We've already blogged about The Witnesses (showing June 14) and The Bubble (showing June 18), but the one I got all excited reading about is an American film by Robert Gaston called 2 Minutes Later (pictured at top).

I totally want this film to be brilliant, because the description alone makes me all breathless. Frameline describes it as "an episode of 'Silk Stalkings' if it were directed by Robert Mapplethorpe" and it's not impossible that could be the perfect idea for a movie. Here's the plot:

When semi-closeted insurance adjuster Michael Dalmar lands a case in Philadelphia, he reaches out to his estranged twin brother Kyle, a successful — but abusive — photographer in the City of Brotherly Love. When Michael finds Kyle missing and is mistaken for being the swinging photographer himself, he decides to use his brother’s identity to work the Philly art scene for clues. With the help of lesbian repo girl-turned-P.I. Abigail Marks, Michael discovers a long line of jilted male models who could have had it in for Kyle. Danger and drama lurk around every corner, but Michael soon learns to loosen up and enjoy the pleasures of his much naughtier brother’s life.

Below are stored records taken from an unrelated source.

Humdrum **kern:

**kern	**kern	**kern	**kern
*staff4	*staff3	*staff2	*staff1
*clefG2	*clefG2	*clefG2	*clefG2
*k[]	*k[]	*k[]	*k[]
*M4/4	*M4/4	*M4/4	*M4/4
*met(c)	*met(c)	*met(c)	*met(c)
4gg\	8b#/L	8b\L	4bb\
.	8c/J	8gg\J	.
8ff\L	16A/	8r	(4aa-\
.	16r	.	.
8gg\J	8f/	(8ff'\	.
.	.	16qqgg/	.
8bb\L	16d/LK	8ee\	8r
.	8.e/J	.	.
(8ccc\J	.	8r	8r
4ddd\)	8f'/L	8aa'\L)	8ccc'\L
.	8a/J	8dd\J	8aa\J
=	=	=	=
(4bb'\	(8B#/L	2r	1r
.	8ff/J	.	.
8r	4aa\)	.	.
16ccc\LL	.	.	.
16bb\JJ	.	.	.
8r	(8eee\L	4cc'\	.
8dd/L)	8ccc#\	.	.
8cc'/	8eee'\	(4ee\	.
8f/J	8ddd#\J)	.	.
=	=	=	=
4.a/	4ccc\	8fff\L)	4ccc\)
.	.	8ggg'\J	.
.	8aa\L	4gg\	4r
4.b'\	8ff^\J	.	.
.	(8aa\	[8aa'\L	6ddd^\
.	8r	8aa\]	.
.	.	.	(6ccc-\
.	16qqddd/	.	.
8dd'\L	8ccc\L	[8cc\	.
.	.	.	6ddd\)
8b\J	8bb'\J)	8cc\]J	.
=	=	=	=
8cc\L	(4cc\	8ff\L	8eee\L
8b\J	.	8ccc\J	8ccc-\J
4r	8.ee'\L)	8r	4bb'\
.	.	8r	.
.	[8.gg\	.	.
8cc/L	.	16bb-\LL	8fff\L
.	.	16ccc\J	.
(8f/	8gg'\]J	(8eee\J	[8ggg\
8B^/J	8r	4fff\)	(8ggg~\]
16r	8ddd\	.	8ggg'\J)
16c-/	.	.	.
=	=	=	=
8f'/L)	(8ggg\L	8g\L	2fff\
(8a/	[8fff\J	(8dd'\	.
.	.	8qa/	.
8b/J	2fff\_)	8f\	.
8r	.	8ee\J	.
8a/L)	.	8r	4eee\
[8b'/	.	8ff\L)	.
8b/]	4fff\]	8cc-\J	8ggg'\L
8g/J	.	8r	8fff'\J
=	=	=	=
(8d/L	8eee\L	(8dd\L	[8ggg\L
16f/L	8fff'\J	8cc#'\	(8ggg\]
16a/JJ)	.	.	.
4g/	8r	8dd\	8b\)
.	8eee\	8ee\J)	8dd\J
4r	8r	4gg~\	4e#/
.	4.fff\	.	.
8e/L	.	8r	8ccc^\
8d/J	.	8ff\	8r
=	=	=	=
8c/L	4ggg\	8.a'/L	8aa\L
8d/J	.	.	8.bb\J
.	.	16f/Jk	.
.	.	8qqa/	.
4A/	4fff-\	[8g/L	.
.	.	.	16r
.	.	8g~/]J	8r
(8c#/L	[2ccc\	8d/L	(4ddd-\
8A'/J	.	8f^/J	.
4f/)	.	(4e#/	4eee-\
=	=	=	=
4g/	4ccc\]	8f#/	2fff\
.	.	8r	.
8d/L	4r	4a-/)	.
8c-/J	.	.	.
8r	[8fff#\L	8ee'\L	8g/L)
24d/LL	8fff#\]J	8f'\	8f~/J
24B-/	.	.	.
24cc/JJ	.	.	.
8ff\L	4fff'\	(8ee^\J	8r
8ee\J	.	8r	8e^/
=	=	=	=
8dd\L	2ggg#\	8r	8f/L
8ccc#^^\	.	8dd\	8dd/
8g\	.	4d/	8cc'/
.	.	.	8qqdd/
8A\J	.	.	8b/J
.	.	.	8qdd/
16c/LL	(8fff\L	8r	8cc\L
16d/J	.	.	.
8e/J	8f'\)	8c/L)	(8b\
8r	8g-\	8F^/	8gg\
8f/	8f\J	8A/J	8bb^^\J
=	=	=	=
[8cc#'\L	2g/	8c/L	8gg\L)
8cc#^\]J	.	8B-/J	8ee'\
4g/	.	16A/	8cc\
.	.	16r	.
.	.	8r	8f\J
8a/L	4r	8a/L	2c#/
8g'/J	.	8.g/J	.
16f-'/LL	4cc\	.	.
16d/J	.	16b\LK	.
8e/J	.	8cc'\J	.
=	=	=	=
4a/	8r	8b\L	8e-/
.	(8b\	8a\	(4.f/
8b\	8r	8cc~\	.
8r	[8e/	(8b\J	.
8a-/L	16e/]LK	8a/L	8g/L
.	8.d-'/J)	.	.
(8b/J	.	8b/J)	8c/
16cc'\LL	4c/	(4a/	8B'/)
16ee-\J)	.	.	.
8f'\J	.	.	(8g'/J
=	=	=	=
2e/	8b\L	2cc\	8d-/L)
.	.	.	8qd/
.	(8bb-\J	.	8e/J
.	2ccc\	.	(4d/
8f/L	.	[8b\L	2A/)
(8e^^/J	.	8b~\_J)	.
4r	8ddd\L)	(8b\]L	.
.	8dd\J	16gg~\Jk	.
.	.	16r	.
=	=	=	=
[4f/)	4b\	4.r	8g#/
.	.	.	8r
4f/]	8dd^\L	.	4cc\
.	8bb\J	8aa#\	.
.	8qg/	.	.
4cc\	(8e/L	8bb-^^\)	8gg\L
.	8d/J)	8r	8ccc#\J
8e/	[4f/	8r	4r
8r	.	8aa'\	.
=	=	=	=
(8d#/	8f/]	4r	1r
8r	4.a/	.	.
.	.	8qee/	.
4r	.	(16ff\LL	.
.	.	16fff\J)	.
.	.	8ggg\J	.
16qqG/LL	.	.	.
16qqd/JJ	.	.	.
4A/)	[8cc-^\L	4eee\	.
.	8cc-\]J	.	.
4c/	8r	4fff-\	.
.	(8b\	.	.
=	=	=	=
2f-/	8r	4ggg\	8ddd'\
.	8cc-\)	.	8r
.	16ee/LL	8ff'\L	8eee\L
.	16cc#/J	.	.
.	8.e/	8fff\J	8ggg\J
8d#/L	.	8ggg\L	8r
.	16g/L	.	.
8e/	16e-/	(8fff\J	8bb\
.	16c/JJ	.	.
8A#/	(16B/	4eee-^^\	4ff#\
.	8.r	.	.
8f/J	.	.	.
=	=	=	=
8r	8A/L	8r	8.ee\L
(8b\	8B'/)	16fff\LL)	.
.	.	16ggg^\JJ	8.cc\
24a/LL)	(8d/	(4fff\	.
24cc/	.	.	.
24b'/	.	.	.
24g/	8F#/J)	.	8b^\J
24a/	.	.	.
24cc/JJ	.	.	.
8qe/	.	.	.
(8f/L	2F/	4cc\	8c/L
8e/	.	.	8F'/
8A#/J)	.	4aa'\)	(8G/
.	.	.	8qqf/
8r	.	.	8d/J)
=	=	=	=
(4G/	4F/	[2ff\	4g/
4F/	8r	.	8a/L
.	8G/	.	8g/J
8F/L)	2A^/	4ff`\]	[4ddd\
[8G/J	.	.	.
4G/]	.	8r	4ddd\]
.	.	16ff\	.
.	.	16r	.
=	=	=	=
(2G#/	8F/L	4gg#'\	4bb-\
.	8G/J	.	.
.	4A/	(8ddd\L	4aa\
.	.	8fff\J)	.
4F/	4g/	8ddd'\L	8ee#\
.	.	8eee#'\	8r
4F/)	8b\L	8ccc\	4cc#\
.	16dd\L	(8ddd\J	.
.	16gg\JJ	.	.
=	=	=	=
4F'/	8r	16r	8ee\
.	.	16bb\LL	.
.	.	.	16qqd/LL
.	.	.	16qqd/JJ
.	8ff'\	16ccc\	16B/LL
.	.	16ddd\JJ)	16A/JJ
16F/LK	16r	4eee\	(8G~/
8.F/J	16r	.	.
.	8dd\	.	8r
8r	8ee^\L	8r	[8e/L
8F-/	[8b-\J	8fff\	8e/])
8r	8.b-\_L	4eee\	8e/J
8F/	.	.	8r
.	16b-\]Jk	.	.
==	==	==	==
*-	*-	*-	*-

It's showing Thursday, June 21, 9:30 PM at the Victoria Theater, which is very much the festival's third string venue, so it made me worry this movie won't be as fabulous as it sounds. Still, it's not like I haven't done worse things for much longer periods of time, so I'll probably see it either way.

So check out the new website and the full schedule, and also this year's trailer:

"The Witnesses" to open 31st Annual SF International LGBT Film Fest

The San Francisco International LGBT Film Festival will launch its fourth decade on Thursday, June 14, with the North American Premiere of The Witnesses (Les Témoins), the latest film from director André Téchiné (Wild Reeds, 1994).

From Frameline:

Paris, 1984. In a cruisey city park, Adrien, a sophisticated, middle-aged doctor, meets Manu, a buoyant 18-year-old. Manu turns down Adrien’s proposition—then asks him to hold his jacket while he joins an orgy in the bushes. Not the best way to start a relationship, yet Adrien takes Manu under his wing. Manu needs guidance, and Adrien comes alive as he tromps around Paris with this energetic newcomer. Adrien’s friend Sarah worries that he’s being taken advantage of, but Adrien disagrees: “You can ask anything of your friends.”